Westside NAACP program helps youth heal relationships with dads through writing

Students work highlighted at organization’s Community Day event

Spoken word artist and South Side native J. Ivy speaking with students at the Westside Branch NAACP's Community Day event July 25 at ICE Theaters in North Lawndale.

Spoken word artist and South Side native J. Ivy speaking with students at the Westside Branch NAACP’s Community Day event July 25 at ICE Theaters in North Lawndale.


Starring at the poster on the wall with the words she wrote to her father, Ariona Hairston shed more than a few tears.

Though is was done as part of a summer enrichment program sponsored by the Westside Branch NAACP, Hairston, 14, felt it was something she had to write.

“I mean, this was a way to get everything out,” said the Chicago Bulls College Prep freshman.

“Basically, he was never there, and I wish he knew how much that hurt. And now that I’ve grown up and getting older, I don’t need him. It was so much holding in so I was like ‘You know what, I’m gonna be serious about it and I’m gonna write how I really really feel.'”

Hairston was among the Chicago area students participating in the Westside NAACP’s “Freshman In Transition” program this summer. One of their assignments, to write letters to their fathers, was inspired by Dear Father: Breaking the Cycle of Pain by author and spoken word artist J. Ivy, whose book they read.


Many of the students had their work on display Saturday July 25 at the Westside NAACP’s Community Day event at ICE Theaters in North Lawndale. The day included free movies for youth, food and games, including a bounce house set up in ICE’s foyer.

Enlarged posters with the student’s letters aligned the walls inside ICE, 3300 W. Roosevelt.

Ivy, who was an invited speaker at the event, met with Hairston and other students about their letters, and also signed copies of his book.

Published in January, Dear Father was inspired by a poem Ivy wrote to his father, who was absent during much of his childhood after his parents separated and later divorced. The South Side native said he was touched by the students’ letters and definitely could relate.

“It’s been an incredible journey, even coming here and seeing the affect and seeing the young people write letters to their fathers. It’s incredible,” Ivy said. “That’s one of the things we want to use the book to do, is inspire people to write letters to their fathers.”


Ivy shared his story with the youth and their families during an assembly at the event, and also performed two poems, including the one he wrote to his father, James Ivy Richards, better known as former WVON DJ Jim Richards.

J Ivy recalled listening to his dad on the radio growing up. After many years apart, the two reconnected in 1999. Ivy said it was his mother who sparked the reunion and got him to forgive his father.

“She said he was a good man. If there was anyone who could say something negative about him, it was her. But she didn’t.”

Ivy said he had to learn to, and eventually did, forgive his father. But a little over a year after reconnecting, Jim Richards died.

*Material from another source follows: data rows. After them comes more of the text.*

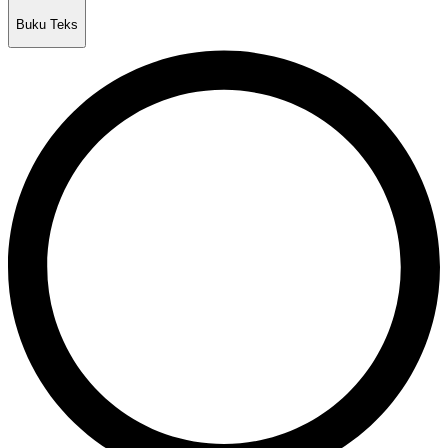
Buku Teks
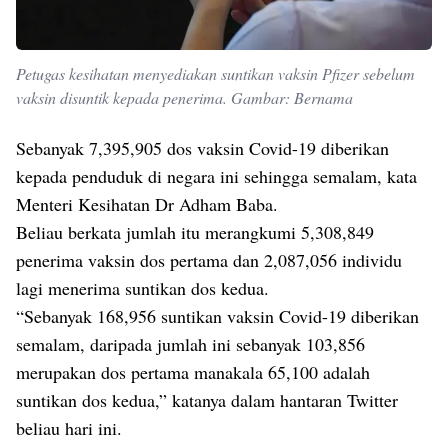
Petugas kesihatan menyediakan suntikan vaksin Pfizer sebelum
vaksin disuntik kepada penerima. Gambar: Bernama
Sebanyak 7,395,905 dos vaksin Covid-19 diberikan
kepada penduduk di negara ini sehingga semalam, kata
Menteri Kesihatan Dr Adham Baba.
Beliau berkata jumlah itu merangkumi 5,308,849
penerima vaksin dos pertama dan 2,087,056 individu
lagi menerima suntikan dos kedua.
“Sebanyak 168,956 suntikan vaksin Covid-19 diberikan
semalam, daripada jumlah ini sebanyak 103,856
merupakan dos pertama manakala 65,100 adalah
suntikan dos kedua,” katanya dalam hantaran Twitter
beliau hari ini.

Ivy recalled having to start the healing process all over again.

“The poem and the book is all based around the power of forgiveness. It was forgiveness that allowed me to let go and say, ‘OK, you got me here. My gifts and abilities, a lot of my traits, all that comes from you; my ambitions and even my entertaining and speaking. That same drive,'” Ivy said.

Dear Father is Ivy’s second published book. HERE I AM, the same title of his second studio album, was released in 2012. Ivy has appeared in film and on television, including HBO’s Def Poetry Jam. He’s also a Grammy Award-winner for his work on Kanye West’s debut album College Dropout (2004).

Ivy’s book was chosen for the program because of its message, said Renel Perry, a Westside NAACP vice president. More than 100 youth from partnering neighborhood schools participated in the organization’s programs this summer, Perry said.

The students’ letters, she added, were very touching. After writing hers, Hairston said she felt better.

“It still kind of hurts a little, but I’m doing fine. I’ll be fine.”